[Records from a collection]
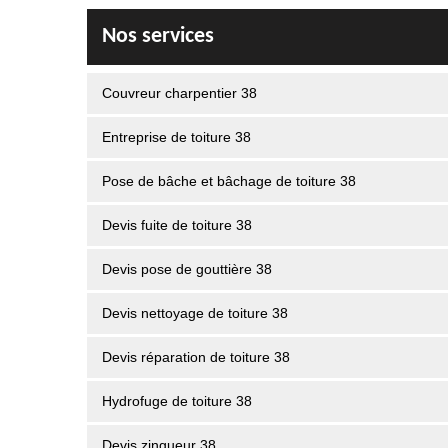
Nos services
Couvreur charpentier 38
Entreprise de toiture 38
Pose de bâche et bâchage de toiture 38
Devis fuite de toiture 38
Devis pose de gouttière 38
Devis nettoyage de toiture 38
Devis réparation de toiture 38
Hydrofuge de toiture 38
Devis zingueur 38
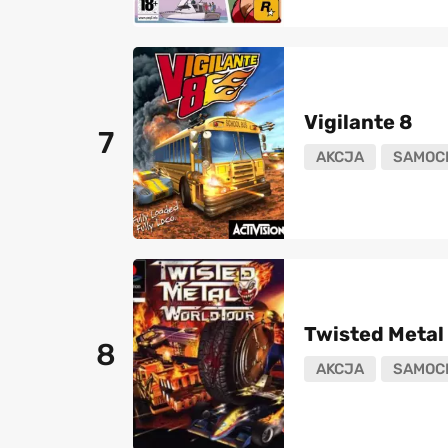
Vigilante 8
7
AKCJA
SAMOC
Twisted Metal 
8
AKCJA
SAMOC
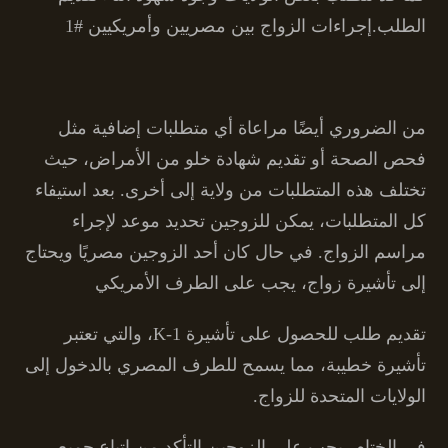
الطلب.إجراءات الزواج بين مصريين وأمريكيين #1
من الضروري أيضًا مراعاة أي متطلبات إضافية مثل
فحص الصحة أو تقديم شهادة خلو من الأمراض، حيث
تختلف هذه المتطلبات من ولاية إلى أخرى. بعد استيفاء
كل المتطلبات، يمكن للزوجين تحديد موعد لإجراء
مراسم الزواج. في حال كان أحد الزوجين مصريًا ويحتاج
إلى تأشيرة زواج، يجب على الطرف الأمريكي
تقديم طلب للحصول على تأشيرة K-1، والتي تعتبر
تأشيرة خطيبة، مما يسمح للطرف المصري بالدخول إلى
الولايات المتحدة للزواج.
في الختام، يجب على الزوجين التأكد من اتباع جميع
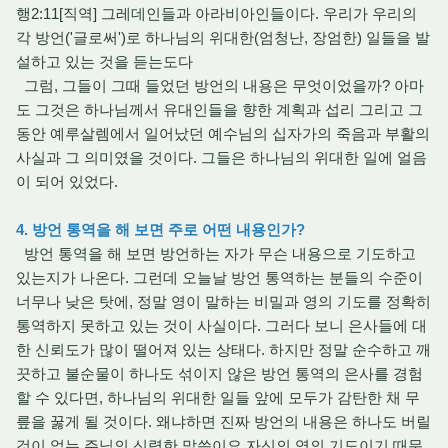
행2:11[직역] 그레데인들과 아라비아인들이다. 우리가 우리의
각 방언('글로써')로 하나님의 위대한(엄청난, 장엄한) 일들을 발
설하고 있는 것을 듣는도다
그럼, 그들이 그때 들었던 방언의 내용은 무엇이었을까? 아마
도 그것은 하나님께서 유대인들을 향한 계획과 섭리 그리고 그
동안 예루살렘에서 일어났던 예수님의 십자가의 죽음과 부활의
사실과 그 의미였을 것이다. 그들은 하나님의 위대한 일에 얼음
이 되어 있었다.
4. 방언 통역을 해 보면 주로 어떤 내용인가?
방언 통역을 해 보면 방언하는 자가 무슨 내용으로 기도하고
있는지가 나온다. 그런데 오늘날 방언 통역하는 분들의 수준이
너무나 낮은 탓에, 정말 영이 말하는 비밀과 영의 기도를 정확히
통역하지 못하고 있는 것이 사실이다. 그러다 보니 은사들에 대
한 신뢰도가 많이 떨어져 있는 상태다. 하지만 정말 순수하고 깨
끗하고 불순물이 하나도 섞이지 않은 방언 통역의 은사를 경험
할 수 있다면, 하나님의 위대한 일들 앞에 모두가 감탄한 채 무
릎을 꿇게 될 것이다. 왜냐하면 진짜 방언의 내용은 하나도 버릴
것이 없는 주님의 신령한 말씀이요 자신의 영의 기도이기 때문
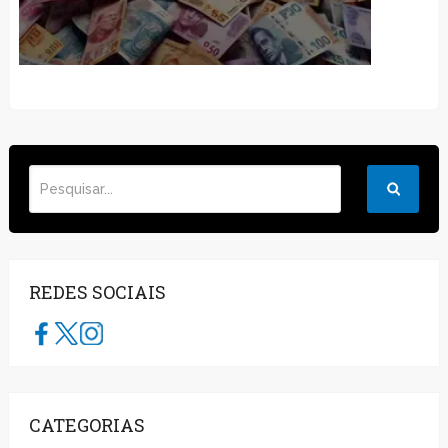
REDES SOCIAIS
CATEGORIAS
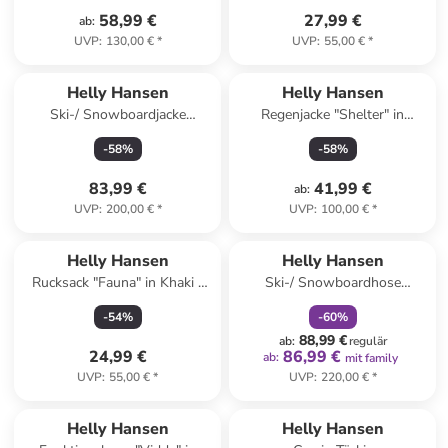
58,99 €
27,99 €
ab
:
UVP
:
130,00 €
*
UVP
:
55,00 €
*
Helly Hansen
Helly Hansen
Ski-/ Snowboardjacke
Regenjacke "Shelter" in
"Kvitfjell Race" in Dunkelblau
Hellblau
-
58
%
-
58
%
83,99 €
41,99 €
ab
:
UVP
:
200,00 €
*
UVP
:
100,00 €
*
family
rabatt
Helly Hansen
Helly Hansen
Rucksack "Fauna" in Khaki -
Ski-/ Snowboardhose
(B)16,5 x (H)32 x (T)13 cm - 6
"Switch" in Gelb
-
54
%
-
60
%
l
88,99 €
ab
:
regulär
24,99 €
86,99 €
ab
:
mit family
UVP
:
55,00 €
*
UVP
:
220,00 €
*
Helly Hansen
Helly Hansen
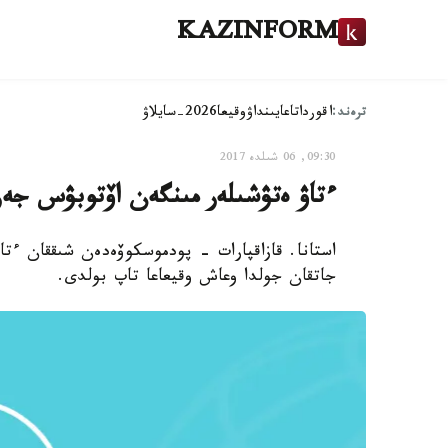
KAZINFORM
ترەند:
اقوردا
تاعايىنداۋ
وقيعا
2026-سايلاۋ
09:30, 06 شىلدە 2017
ءتاۋ ەتۋشىلەر مىنگەن اۆتوبۋس جەر
استانا. قازاقپارات - پودموسكوۆەدەن شىققان ءتا
جاتقان جولدا وعاش وقيعاعا تاپ بولدى.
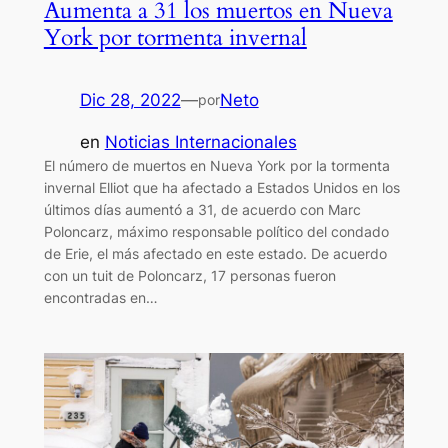
Aumenta a 31 los muertos en Nueva
York por tormenta invernal
Dic 28, 2022
—
Neto
por
en
Noticias Internacionales
El número de muertos en Nueva York por la tormenta
invernal Elliot que ha afectado a Estados Unidos en los
últimos días aumentó a 31, de acuerdo con Marc
Poloncarz, máximo responsable político del condado
de Erie, el más afectado en este estado. De acuerdo
con un tuit de Poloncarz, 17 personas fueron
encontradas en…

▸ Directions for this task:
Could you print every line of text from the rows above word for word, leaving out the pictures?

▸ Your solution:
Nos services
Couvreur charpentier 38
Entreprise de toiture 38
Pose de bâche et bâchage de toiture 38
Devis fuite de toiture 38
Devis pose de gouttière 38
Devis nettoyage de toiture 38
Devis réparation de toiture 38
Hydrofuge de toiture 38
Devis zingueur 38
Vigilante 8
7
AKCJA
SAMOC
Twisted Metal 
8
AKCJA
SAMOC
الطلب.إجراءات الزواج بين مصريين وأمريكيين #1
من الضروري أيضًا مراعاة أي متطلبات إضافية مثل
فحص الصحة أو تقديم شهادة خلو من الأمراض، حيث
تختلف هذه المتطلبات من ولاية إلى أخرى. بعد استيفاء
كل المتطلبات، يمكن للزوجين تحديد موعد لإجراء
مراسم الزواج. في حال كان أحد الزوجين مصريًا ويحتاج
إلى تأشيرة زواج، يجب على الطرف الأمريكي
تقديم طلب للحصول على تأشيرة K-1، والتي تعتبر
تأشيرة خطيبة، مما يسمح للطرف المصري بالدخول إلى
الولايات المتحدة للزواج.
في الختام، يجب على الزوجين التأكد من اتباع جميع
행2:11[직역] 그레데인들과 아라비아인들이다. 우리가 우리의
각 방언('글로써')로 하나님의 위대한(엄청난, 장엄한) 일들을 발
설하고 있는 것을 듣는도다
그럼, 그들이 그때 들었던 방언의 내용은 무엇이었을까? 아마
도 그것은 하나님께서 유대인들을 향한 계획과 섭리 그리고 그
동안 예루살렘에서 일어났던 예수님의 십자가의 죽음과 부활의
사실과 그 의미였을 것이다. 그들은 하나님의 위대한 일에 얼음
이 되어 있었다.
4. 방언 통역을 해 보면 주로 어떤 내용인가?
방언 통역을 해 보면 방언하는 자가 무슨 내용으로 기도하고
있는지가 나온다. 그런데 오늘날 방언 통역하는 분들의 수준이
너무나 낮은 탓에, 정말 영이 말하는 비밀과 영의 기도를 정확히
통역하지 못하고 있는 것이 사실이다. 그러다 보니 은사들에 대
한 신뢰도가 많이 떨어져 있는 상태다. 하지만 정말 순수하고 깨
끗하고 불순물이 하나도 섞이지 않은 방언 통역의 은사를 경험
할 수 있다면, 하나님의 위대한 일들 앞에 모두가 감탄한 채 무
릎을 꿇게 될 것이다. 왜냐하면 진짜 방언의 내용은 하나도 버릴
것이 없는 주님의 신령한 말씀이요 자신의 영의 기도이기 때문
REDES SOCIAIS
CATEGORIAS
58,99 €
27,99 €
ab
:
UVP
:
130,00 €
*
UVP
:
55,00 €
*
Helly Hansen
Helly Hansen
Ski-/ Snowboardjacke
Regenjacke "Shelter" in
"Kvitfjell Race" in Dunkelblau
Hellblau
-
58
%
-
58
%
83,99 €
41,99 €
ab
:
UVP
:
200,00 €
*
UVP
:
100,00 €
*
family
rabatt
Helly Hansen
Helly Hansen
Rucksack "Fauna" in Khaki -
Ski-/ Snowboardhose
(B)16,5 x (H)32 x (T)13 cm - 6
"Switch" in Gelb
-
54
%
-
60
%
l
88,99 €
ab
:
regulär
24,99 €
86,99 €
ab
:
mit family
UVP
:
55,00 €
*
UVP
:
220,00 €
*
Helly Hansen
Helly Hansen
KAZINFORM
ترەند:
اقوردا
تاعايىنداۋ
وقيعا
2026-سايلاۋ
09:30, 06 شىلدە 2017
ءتاۋ ەتۋشىلەر مىنگەن اۆتوبۋس جەر
استانا. قازاقپارات - پودموسكوۆەدەن شىققان ءتا
جاتقان جولدا وعاش وقيعاعا تاپ بولدى.
Aumenta a 31 los muertos en Nueva
York por tormenta invernal
Dic 28, 2022
—
Neto
por
en
Noticias Internacionales
El número de muertos en Nueva York por la tormenta
invernal Elliot que ha afectado a Estados Unidos en los
últimos días aumentó a 31, de acuerdo con Marc
Poloncarz, máximo responsable político del condado
de Erie, el más afectado en este estado. De acuerdo
con un tuit de Poloncarz, 17 personas fueron
encontradas en…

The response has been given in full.